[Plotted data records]

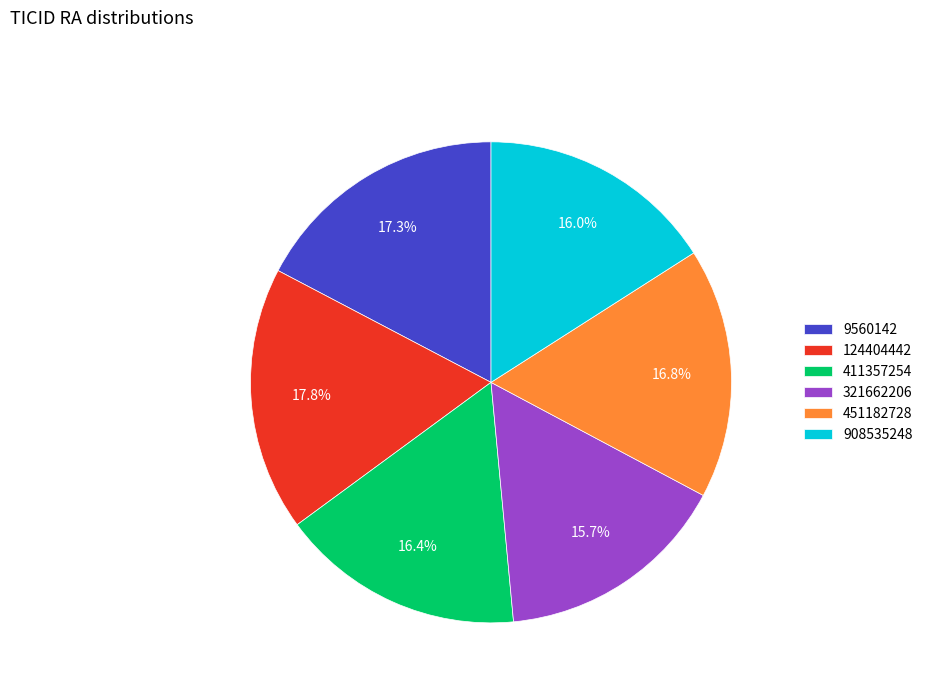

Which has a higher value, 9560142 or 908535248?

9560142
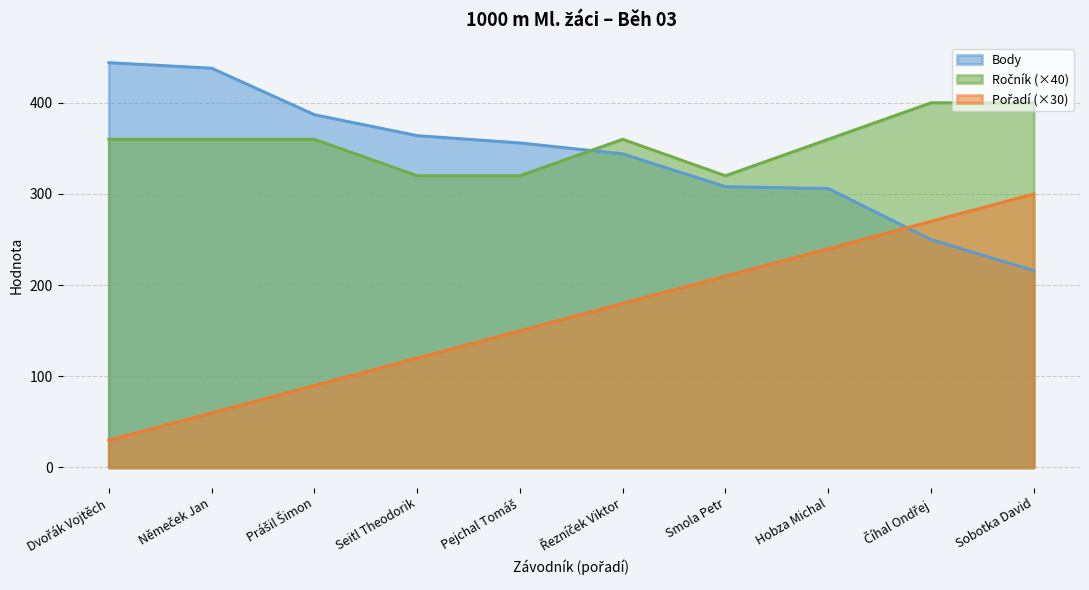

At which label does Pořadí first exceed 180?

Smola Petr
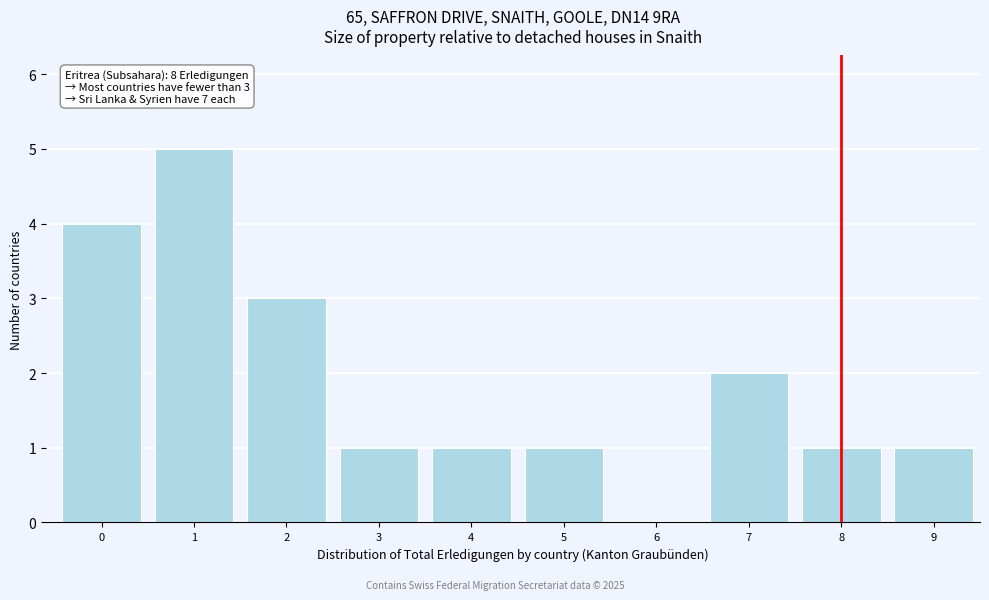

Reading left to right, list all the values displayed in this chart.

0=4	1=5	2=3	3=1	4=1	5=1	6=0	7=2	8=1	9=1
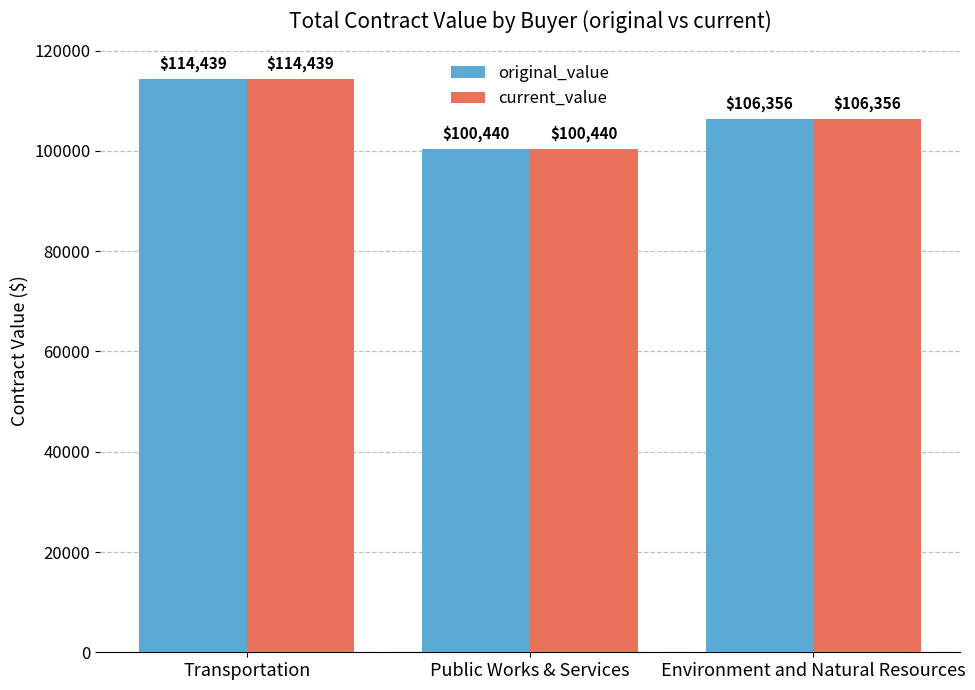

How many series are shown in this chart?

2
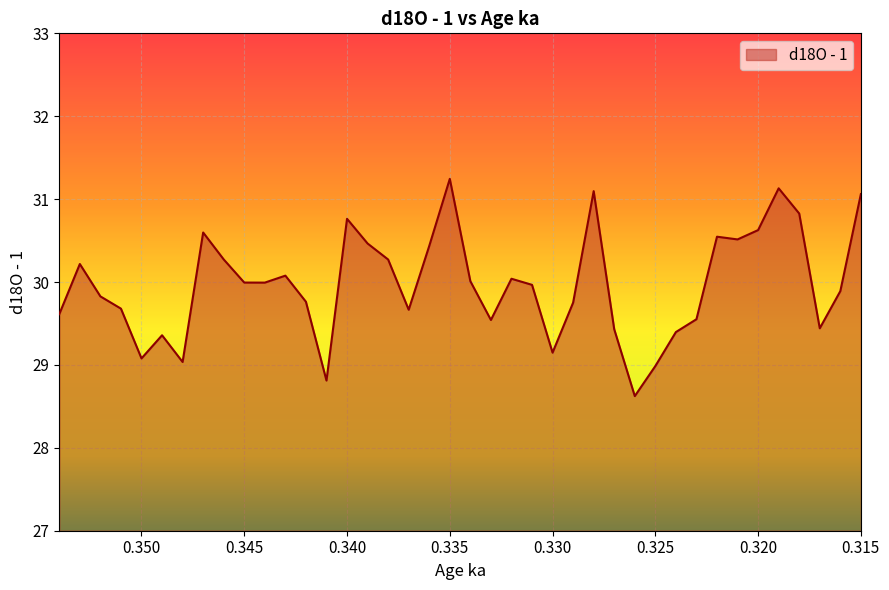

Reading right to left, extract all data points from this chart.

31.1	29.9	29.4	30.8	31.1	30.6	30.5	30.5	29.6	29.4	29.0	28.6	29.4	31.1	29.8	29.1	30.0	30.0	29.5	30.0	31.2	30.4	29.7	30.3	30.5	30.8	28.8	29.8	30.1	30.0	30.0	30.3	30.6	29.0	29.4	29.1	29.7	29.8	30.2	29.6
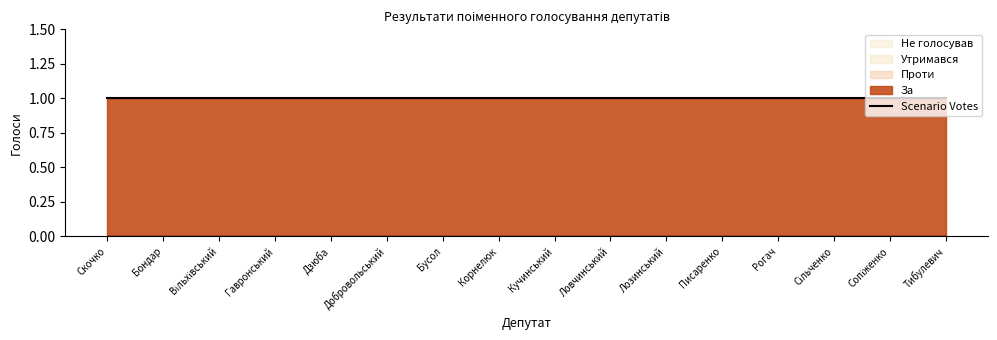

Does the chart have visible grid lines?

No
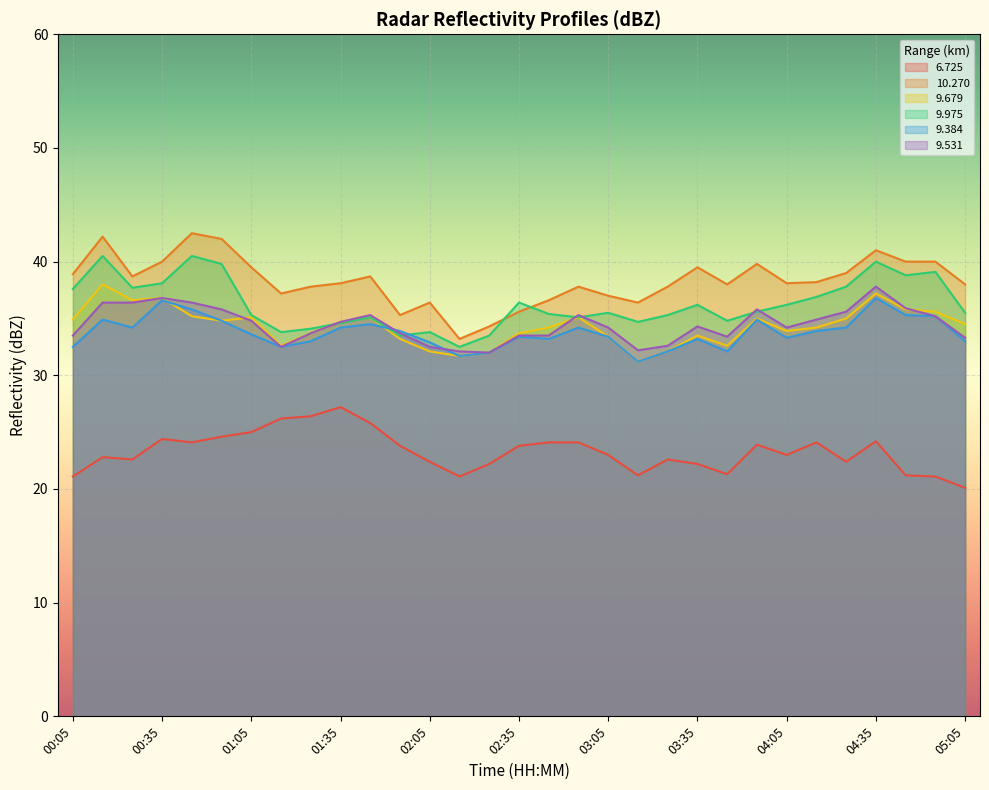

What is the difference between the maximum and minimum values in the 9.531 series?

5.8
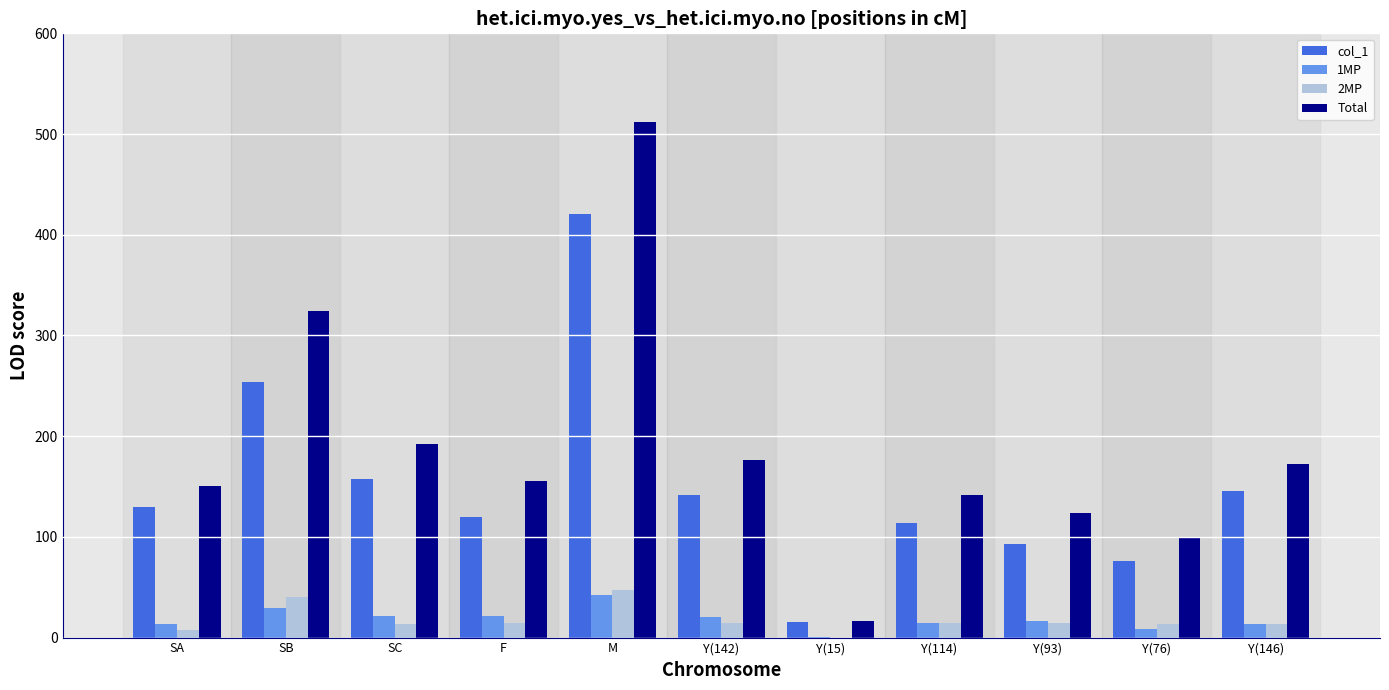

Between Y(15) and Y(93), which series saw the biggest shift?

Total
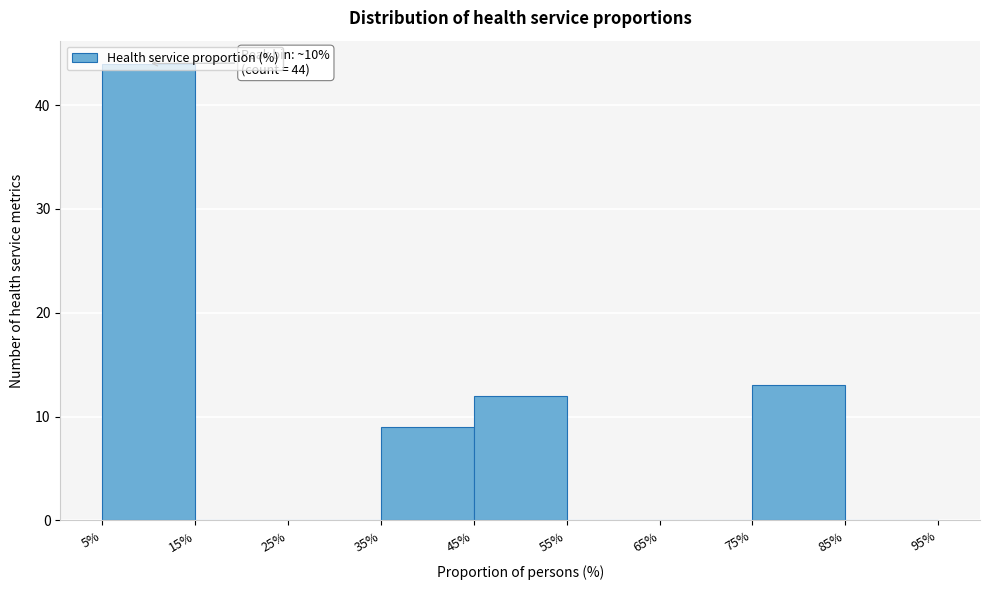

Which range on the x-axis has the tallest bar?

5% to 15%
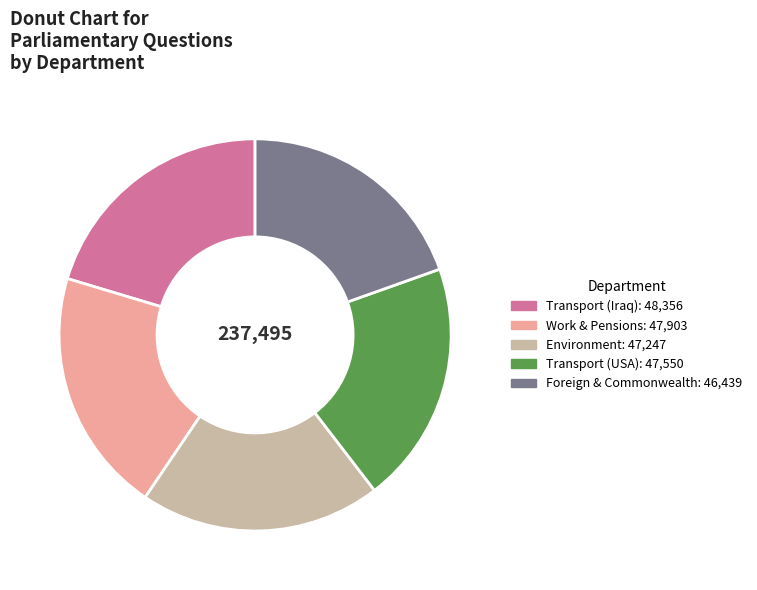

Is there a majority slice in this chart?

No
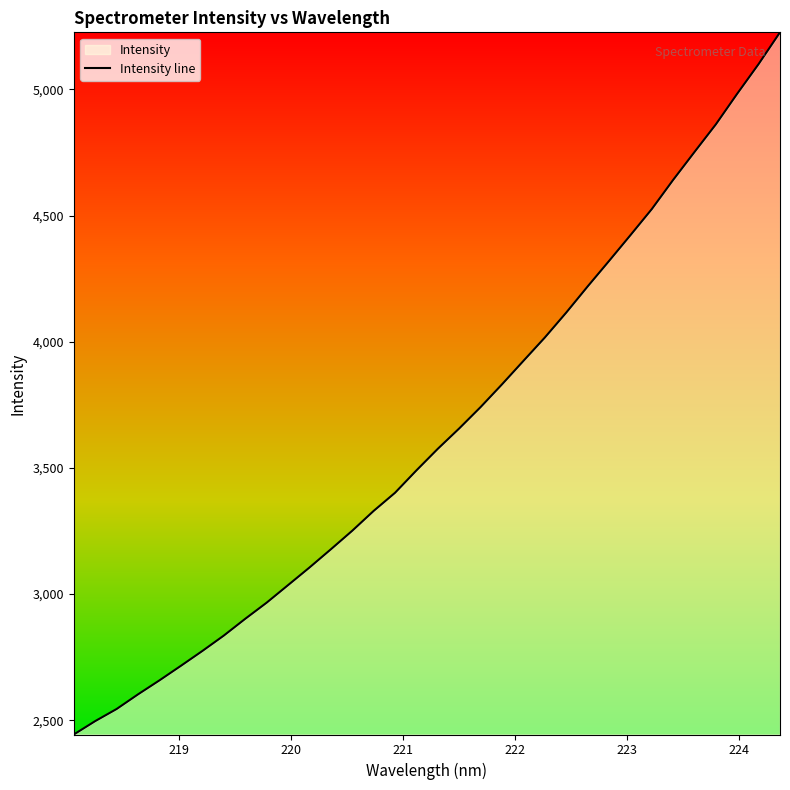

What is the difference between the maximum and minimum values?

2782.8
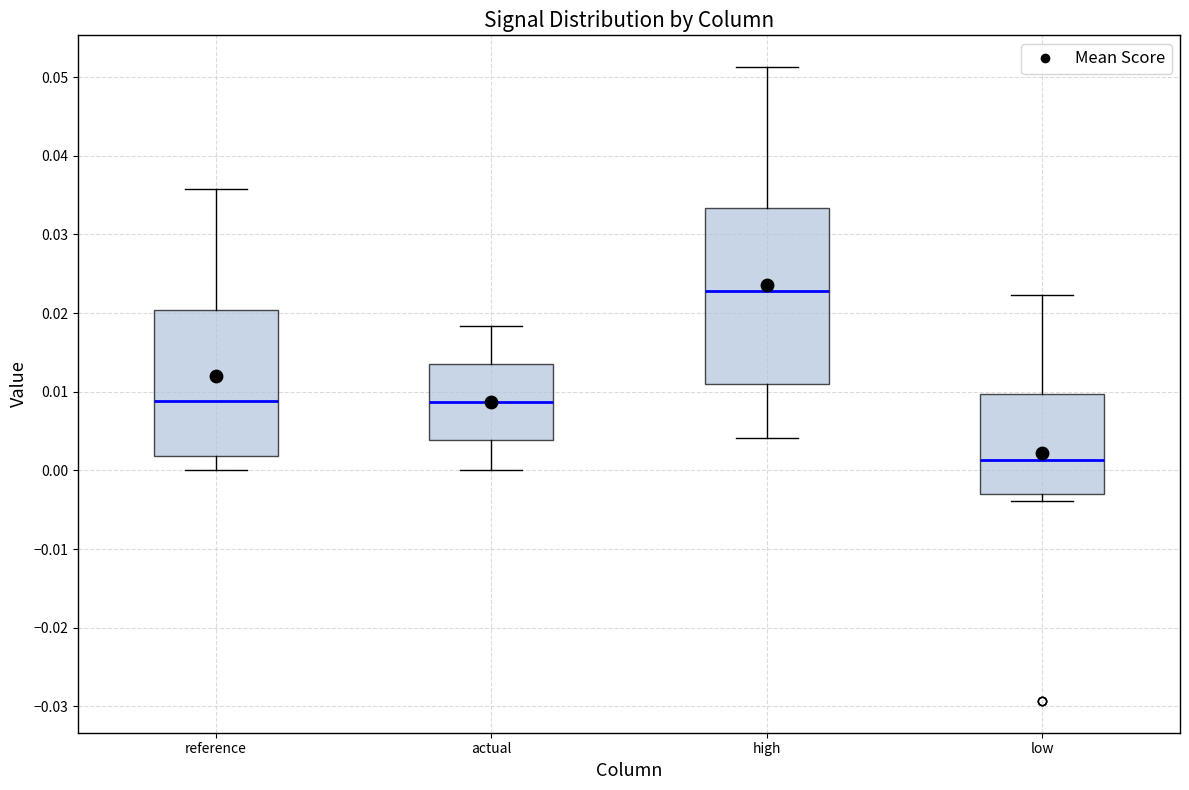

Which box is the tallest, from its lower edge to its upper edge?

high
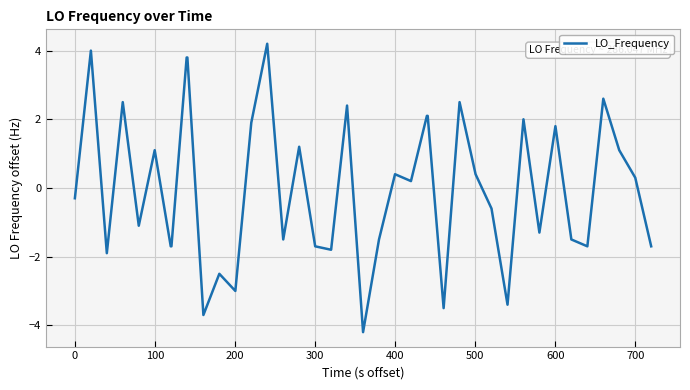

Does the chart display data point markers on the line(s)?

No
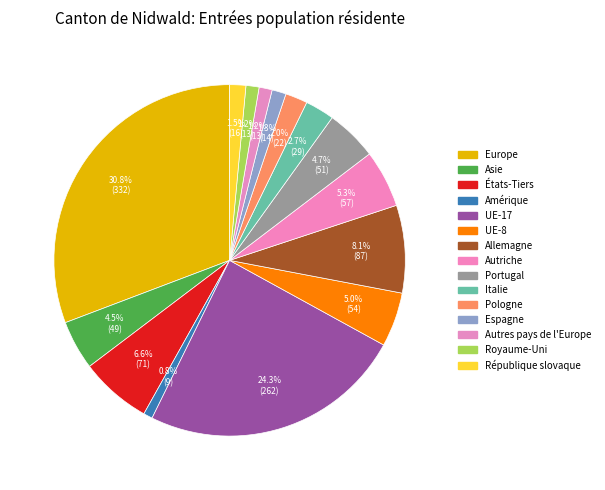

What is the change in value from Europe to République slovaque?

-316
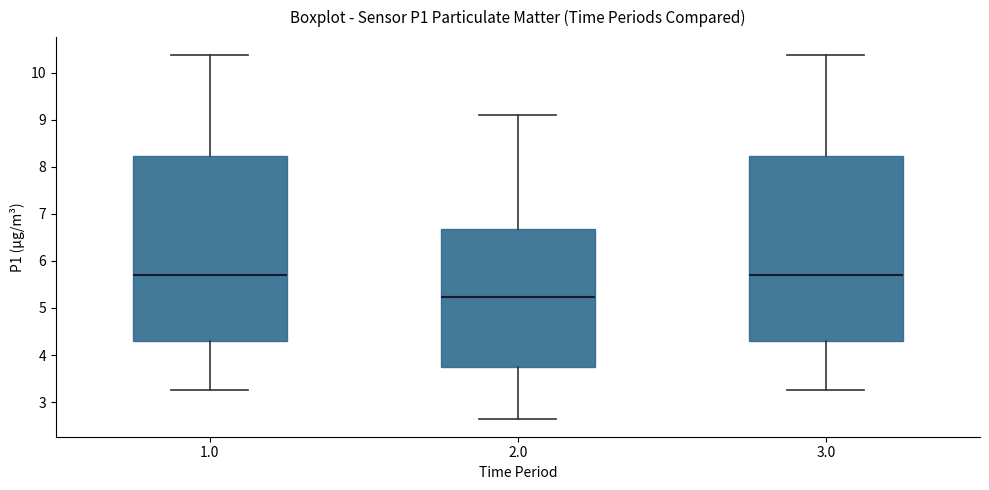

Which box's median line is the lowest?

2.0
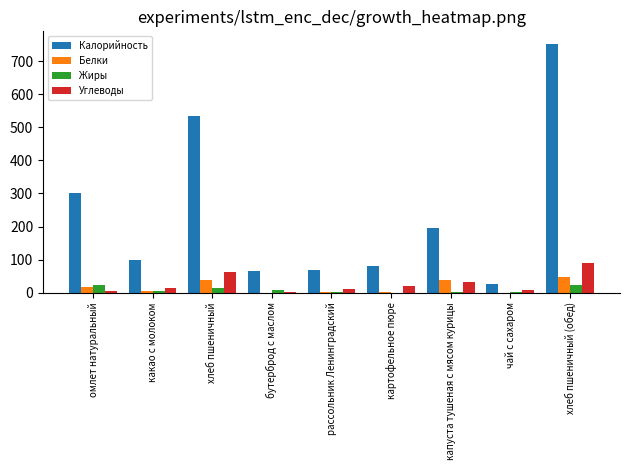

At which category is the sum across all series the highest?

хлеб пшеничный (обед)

§ **Task details**
Present every line of the records above as a JSON list of strings, one string per line, omitting blank lines. Leave the pictures out of the list.

§ **Response to the exercise**
[
  "Which has a higher value, 9560142 or 908535248?",
  "9560142",
  "At which label does Pořadí first exceed 180?",
  "Smola Petr",
  "Reading left to right, list all the values displayed in this chart.",
  "0=4\t1=5\t2=3\t3=1\t4=1\t5=1\t6=0\t7=2\t8=1\t9=1",
  "How many series are shown in this chart?",
  "2",
  "Reading right to left, extract all data points from this chart.",
  "31.1\t29.9\t29.4\t30.8\t31.1\t30.6\t30.5\t30.5\t29.6\t29.4\t29.0\t28.6\t29.4\t31.1\t29.8\t29.1\t30.0\t30.0\t29.5\t30.0\t31.2\t30.4\t29.7\t30.3\t30.5\t30.8\t28.8\t29.8\t30.1\t30.0\t30.0\t30.3\t30.6\t29.0\t29.4\t29.1\t29.7\t29.8\t30.2\t29.6",
  "Does the chart have visible grid lines?",
  "No",
  "What is the difference between the maximum and minimum values in the 9.531 series?",
  "5.8",
  "Between Y(15) and Y(93), which series saw the biggest shift?",
  "Total",
  "Which range on the x-axis has the tallest bar?",
  "5% to 15%",
  "Is there a majority slice in this chart?",
  "No",
  "What is the difference between the maximum and minimum values?",
  "2782.8",
  "Which box is the tallest, from its lower edge to its upper edge?",
  "high",
  "Does the chart display data point markers on the line(s)?",
  "No",
  "What is the change in value from Europe to République slovaque?",
  "-316",
  "Which box's median line is the lowest?",
  "2.0",
  "At which category is the sum across all series the highest?",
  "хлеб пшеничный (обед)"
]